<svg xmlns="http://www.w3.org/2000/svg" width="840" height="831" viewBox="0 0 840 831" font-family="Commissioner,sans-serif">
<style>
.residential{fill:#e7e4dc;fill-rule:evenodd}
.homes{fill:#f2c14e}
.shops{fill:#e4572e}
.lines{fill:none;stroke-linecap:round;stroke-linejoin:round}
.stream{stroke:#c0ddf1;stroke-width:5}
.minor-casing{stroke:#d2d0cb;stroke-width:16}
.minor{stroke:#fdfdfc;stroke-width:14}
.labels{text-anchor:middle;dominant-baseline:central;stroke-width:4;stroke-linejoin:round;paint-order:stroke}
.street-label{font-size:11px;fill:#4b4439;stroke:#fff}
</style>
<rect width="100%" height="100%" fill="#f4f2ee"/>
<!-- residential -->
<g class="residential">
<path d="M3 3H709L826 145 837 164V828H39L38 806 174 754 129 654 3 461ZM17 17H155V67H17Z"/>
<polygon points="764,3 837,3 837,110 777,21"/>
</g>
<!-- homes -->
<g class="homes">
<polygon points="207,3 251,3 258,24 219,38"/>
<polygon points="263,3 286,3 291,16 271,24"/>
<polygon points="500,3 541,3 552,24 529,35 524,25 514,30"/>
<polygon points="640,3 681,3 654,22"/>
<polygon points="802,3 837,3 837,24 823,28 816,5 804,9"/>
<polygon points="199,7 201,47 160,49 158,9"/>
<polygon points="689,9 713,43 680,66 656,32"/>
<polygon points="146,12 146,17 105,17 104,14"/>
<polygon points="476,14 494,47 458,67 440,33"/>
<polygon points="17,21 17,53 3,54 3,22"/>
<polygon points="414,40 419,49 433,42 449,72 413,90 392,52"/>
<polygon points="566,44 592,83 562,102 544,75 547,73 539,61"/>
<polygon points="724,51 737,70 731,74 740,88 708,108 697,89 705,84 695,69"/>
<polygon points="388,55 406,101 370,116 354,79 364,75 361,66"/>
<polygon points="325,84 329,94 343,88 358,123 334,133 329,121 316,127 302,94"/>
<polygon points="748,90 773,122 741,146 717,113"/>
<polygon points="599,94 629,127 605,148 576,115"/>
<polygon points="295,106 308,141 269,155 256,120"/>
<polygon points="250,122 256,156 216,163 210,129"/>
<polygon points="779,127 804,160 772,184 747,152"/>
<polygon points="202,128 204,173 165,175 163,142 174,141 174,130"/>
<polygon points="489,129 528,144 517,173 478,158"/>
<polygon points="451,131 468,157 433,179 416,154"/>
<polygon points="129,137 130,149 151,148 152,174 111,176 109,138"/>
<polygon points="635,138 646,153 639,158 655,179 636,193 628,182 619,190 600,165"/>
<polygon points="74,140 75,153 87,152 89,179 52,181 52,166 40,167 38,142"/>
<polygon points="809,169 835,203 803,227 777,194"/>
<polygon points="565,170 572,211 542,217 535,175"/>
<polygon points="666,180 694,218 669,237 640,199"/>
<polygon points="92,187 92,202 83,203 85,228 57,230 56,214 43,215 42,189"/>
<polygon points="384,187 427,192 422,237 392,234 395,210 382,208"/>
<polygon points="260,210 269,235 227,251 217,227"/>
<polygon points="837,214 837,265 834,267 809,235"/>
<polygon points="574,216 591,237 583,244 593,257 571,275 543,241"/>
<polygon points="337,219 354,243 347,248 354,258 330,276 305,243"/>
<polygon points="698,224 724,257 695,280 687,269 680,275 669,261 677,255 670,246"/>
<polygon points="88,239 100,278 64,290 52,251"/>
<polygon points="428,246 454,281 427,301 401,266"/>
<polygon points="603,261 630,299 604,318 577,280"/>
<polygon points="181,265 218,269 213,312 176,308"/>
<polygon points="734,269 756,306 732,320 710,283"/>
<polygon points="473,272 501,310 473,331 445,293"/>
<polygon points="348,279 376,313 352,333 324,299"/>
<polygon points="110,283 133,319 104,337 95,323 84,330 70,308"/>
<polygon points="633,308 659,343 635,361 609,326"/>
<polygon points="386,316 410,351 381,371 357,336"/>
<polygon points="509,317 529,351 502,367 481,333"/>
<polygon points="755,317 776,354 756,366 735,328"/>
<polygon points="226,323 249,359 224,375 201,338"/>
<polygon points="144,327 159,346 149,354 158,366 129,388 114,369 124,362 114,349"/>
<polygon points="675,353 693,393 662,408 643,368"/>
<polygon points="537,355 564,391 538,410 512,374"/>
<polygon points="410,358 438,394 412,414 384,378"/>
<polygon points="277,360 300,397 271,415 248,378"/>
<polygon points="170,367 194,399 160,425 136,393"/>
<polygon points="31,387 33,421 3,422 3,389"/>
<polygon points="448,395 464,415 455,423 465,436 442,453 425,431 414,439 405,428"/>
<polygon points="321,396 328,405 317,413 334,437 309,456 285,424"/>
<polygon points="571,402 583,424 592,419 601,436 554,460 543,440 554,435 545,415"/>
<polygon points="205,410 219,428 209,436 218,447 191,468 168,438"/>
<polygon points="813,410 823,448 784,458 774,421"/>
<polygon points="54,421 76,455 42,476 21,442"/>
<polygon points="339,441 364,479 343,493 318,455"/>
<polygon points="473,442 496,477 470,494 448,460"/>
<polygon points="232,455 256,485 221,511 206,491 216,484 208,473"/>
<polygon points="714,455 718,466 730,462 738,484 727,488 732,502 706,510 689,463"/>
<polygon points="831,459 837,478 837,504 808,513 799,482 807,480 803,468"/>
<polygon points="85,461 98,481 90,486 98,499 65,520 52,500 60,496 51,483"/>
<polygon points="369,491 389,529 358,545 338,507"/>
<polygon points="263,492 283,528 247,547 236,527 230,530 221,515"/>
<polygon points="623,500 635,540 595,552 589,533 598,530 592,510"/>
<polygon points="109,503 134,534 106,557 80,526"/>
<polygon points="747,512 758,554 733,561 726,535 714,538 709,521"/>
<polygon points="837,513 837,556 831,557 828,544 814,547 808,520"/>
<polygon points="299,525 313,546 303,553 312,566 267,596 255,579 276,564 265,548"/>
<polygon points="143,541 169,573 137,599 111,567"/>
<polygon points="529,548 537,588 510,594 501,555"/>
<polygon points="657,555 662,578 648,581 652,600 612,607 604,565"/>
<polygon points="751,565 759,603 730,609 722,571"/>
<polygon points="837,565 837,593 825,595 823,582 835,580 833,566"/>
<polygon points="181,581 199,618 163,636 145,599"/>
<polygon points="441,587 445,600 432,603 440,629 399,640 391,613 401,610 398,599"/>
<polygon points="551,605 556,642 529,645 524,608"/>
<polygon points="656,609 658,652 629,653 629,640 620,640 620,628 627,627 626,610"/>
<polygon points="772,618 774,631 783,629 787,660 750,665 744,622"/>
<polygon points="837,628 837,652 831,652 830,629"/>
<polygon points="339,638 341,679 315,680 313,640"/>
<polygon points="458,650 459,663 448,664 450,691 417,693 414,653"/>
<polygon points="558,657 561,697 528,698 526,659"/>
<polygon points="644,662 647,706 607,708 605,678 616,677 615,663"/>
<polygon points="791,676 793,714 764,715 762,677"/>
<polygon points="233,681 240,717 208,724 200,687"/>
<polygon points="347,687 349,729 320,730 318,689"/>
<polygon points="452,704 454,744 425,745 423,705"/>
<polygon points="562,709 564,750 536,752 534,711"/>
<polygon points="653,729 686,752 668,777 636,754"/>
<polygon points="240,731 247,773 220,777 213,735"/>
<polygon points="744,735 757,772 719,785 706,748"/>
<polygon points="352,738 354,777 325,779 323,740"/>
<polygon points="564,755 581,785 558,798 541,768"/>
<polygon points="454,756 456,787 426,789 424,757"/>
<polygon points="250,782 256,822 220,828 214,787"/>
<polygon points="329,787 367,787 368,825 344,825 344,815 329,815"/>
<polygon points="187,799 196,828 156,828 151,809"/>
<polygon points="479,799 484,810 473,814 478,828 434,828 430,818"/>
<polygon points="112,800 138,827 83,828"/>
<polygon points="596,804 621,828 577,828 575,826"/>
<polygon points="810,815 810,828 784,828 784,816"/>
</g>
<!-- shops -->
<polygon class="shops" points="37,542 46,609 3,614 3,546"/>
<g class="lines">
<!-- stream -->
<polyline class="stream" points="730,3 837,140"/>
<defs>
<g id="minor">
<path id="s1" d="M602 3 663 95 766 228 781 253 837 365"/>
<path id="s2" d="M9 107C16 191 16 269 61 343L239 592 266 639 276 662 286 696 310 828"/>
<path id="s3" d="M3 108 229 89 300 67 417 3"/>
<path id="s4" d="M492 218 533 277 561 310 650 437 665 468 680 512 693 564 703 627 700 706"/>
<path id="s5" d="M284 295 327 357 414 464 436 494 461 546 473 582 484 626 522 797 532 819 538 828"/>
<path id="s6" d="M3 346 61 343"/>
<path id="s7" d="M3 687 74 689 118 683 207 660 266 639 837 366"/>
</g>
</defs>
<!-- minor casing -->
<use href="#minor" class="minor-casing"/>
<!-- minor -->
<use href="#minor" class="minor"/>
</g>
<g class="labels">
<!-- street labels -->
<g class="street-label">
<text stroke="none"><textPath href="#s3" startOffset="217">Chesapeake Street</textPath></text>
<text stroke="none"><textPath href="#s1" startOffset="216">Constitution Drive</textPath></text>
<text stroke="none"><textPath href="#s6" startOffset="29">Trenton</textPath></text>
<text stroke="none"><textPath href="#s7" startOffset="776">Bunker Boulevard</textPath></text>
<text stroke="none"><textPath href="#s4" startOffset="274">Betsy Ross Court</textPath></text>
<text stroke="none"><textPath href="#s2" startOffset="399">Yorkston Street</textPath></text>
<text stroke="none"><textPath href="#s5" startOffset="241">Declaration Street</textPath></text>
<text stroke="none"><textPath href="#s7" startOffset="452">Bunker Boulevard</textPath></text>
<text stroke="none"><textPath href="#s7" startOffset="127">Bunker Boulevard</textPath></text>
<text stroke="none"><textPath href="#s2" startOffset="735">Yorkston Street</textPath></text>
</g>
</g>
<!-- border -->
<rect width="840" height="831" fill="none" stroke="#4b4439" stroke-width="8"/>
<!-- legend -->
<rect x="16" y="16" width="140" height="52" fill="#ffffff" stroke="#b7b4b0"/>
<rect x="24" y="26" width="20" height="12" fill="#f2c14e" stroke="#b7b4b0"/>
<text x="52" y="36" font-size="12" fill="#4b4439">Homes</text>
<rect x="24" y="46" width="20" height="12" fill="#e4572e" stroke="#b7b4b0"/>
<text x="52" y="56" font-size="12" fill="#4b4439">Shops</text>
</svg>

[WORK TO COMPLETE]
In the listing above, how many of the lines contain the string "linejoin"? Respond with the number alone.

[FINISHED TASK]
2